▶ **WORK ORDER**:
In the records below, find the line containing "Creative Commons Attribution 4.0", then reproduce that line and every one after it to the end, exactly and alone.

---------------

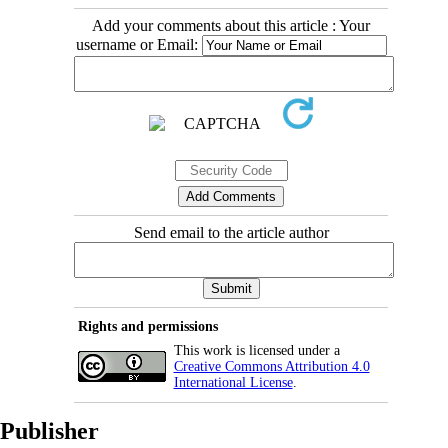
Add your comments about this article : Your
username or Email:
Send email to the article author
Rights and permissions
This work is licensed under a
Creative Commons Attribution 4.0
International License
.
Publisher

---------------

▶ **REPLY TO THE TASK**:
Creative Commons Attribution 4.0
International License
.
Publisher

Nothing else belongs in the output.